_EXERCISE OBJECTIVE_
How many lines in the rows below contain the word "Πανεπιστήμιο"? Reply with the number only.

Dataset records
- - - - - - -

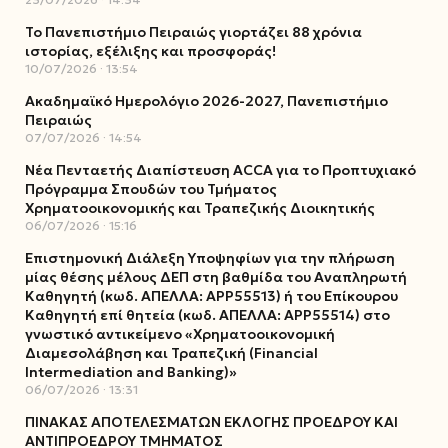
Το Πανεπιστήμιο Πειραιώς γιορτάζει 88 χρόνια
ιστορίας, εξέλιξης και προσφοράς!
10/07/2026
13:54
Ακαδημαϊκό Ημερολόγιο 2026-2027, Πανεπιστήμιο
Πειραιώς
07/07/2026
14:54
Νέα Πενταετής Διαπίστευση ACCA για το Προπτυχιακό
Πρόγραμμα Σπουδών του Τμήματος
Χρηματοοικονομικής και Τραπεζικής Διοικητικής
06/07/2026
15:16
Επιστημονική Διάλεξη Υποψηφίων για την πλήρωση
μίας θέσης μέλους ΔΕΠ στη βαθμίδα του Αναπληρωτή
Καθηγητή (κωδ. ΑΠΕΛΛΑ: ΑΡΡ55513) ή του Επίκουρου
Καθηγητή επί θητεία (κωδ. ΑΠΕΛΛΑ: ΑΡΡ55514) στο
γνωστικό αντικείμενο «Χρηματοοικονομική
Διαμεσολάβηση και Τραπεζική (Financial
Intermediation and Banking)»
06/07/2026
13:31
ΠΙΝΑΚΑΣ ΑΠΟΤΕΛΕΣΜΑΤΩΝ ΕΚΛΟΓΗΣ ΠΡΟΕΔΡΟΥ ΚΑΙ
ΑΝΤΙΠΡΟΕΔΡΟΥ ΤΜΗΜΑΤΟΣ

- - - - - - -

_FINAL ANSWER_
2